“I was born with a highly sensitive nervous system, so throughout my life I've understood things through a different lens and have been drawn to the invisible qualities of life.”
What was your path to becoming a therapist? What inspired you to choose this profession?
I was born with a highly sensitive nervous system, so throughout my life I've understood things through a different lens and have been drawn to the invisible qualities of life. Due to my natural tendencies, I already played therapist to so many people in my life. After studying family therapy, I became curious about the subconscious and the ways that the systems we are not aware of directly control and impact our daily choices. This led me to become a certified clinical hypnotherapist. At that time, I came upon Dr. Elaine Aron’s research about genetic sensory sensitivity and so much of my own work came together. I clearly saw how I had always been interested in supporting those who experienced life with greater sensitivity in being able to be more present in the world and bringing their sensitivity to light through their creativity.
What would you want someone to know about working with you?
I tend to be experiential and direct in nature. I like to meet clients where they are in a supportive container and expand together in the mutually agreed upon directions. My experience allows me to be skilled in navigating aspects of sensitivity that can feel overwhelming to address, and my sensitivity allows me to be intuitively present with all that is in the room. Initial sessions involve information gathering, and later sessions tend to be more directive in moving toward the desired practical experiences. I intend for some shift to be felt in each session and to move toward agreed-upon goals quickly and supportively. I work with all levels of functioning, including relationships, vocation, physical symptoms and strategies, spirituality, emotions, and mental experiences.
If there was one thing you wish people knew about the therapy experience who might be hesitant to try it, what would that be?
I wish that people knew that there is no wrong way to do therapy.

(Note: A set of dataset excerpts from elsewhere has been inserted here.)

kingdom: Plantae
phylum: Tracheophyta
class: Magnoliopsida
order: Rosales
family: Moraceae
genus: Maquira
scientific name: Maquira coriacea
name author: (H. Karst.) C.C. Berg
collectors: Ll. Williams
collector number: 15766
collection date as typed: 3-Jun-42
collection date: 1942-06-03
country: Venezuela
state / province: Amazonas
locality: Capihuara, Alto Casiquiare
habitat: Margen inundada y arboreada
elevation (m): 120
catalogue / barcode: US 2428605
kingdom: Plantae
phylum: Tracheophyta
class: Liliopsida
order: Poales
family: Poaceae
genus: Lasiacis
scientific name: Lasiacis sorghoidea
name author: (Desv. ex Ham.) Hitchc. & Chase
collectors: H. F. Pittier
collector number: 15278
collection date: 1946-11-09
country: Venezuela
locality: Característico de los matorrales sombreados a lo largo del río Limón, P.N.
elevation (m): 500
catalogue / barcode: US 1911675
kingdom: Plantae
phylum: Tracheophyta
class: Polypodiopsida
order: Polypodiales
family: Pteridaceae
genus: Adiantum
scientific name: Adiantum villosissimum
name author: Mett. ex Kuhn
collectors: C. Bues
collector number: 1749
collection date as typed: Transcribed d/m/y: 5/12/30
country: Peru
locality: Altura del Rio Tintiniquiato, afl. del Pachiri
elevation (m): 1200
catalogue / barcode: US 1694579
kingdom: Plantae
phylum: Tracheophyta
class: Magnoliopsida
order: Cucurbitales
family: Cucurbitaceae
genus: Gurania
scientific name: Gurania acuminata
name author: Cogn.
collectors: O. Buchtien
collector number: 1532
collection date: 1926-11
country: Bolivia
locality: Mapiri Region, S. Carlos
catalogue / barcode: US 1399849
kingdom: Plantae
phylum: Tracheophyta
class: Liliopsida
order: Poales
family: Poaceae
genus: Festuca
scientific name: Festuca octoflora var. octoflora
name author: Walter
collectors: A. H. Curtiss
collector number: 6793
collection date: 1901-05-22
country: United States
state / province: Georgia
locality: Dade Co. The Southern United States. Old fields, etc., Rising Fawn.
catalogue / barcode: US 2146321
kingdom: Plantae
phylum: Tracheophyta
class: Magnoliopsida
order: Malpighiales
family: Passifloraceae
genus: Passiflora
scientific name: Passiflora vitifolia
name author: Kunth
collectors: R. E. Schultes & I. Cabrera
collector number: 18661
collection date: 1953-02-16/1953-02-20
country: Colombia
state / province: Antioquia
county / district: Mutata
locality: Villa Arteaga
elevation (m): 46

Sometimes when you have not had the experience of totally being met and held and supported as you are, you may not really understand the need for that or the possibilities that come with that. Therapy is that space. It is a space to show up and be honest with yourself, with a witness present solely to support you in being you. That alone changes the way you experience yourself and the world around you, and it further allows you to make decisions and take action.
What excites you most about the evolving mental health landscape?
I am excited that people are more informed, more open to and aware of the challenges, and more open to what actually works in practical ways that were once seen as taboo or stigmatized. I have seen many benefits from the use of plant medicine and psychedelics and I am happy that there is more awareness, research, and practice developing around that. The same goes for people understanding how nutrition and mental habits affect well being, and social challenges being called out and witnessed publicly as real issues. The burden of well-being is not just falling on the sick to struggle with alone. We all seem to be seeing that we are all connected and that we all have a responsibility to pay attention to being well individually as well as collectively.
Is there any research-based work you’ve done that you found particularly exciting and how has that informed your practice today?
Dr. Elaine Aron's research on sensory sensitivity and research on The Orchid Child Hypothesis have greatly informed my practice. The Orchid Theory states that some of the population, usually about 20 percent, is naturally born more sensitive and adaptive to their environment. This theory alone validates so much about so many who seek therapy. In the past, these individuals were seen as broken or wrong, needing to be like those who were hardier, like dandelions. Orchids will never be dandelions. They need to know how to be orchids. Better understanding unique genetic differences and how that impacts our functioning is a particular interest of mine and I love helping highly sensitive orchids learn how to bloom, and showing them that even when they are not in bloom they are still valid — how to live the whole lifecycle and be who they are in this world.
“We all seem to be seeing that we are all connected and that we all have a responsibility to pay attention to being well individually as well as collectively.”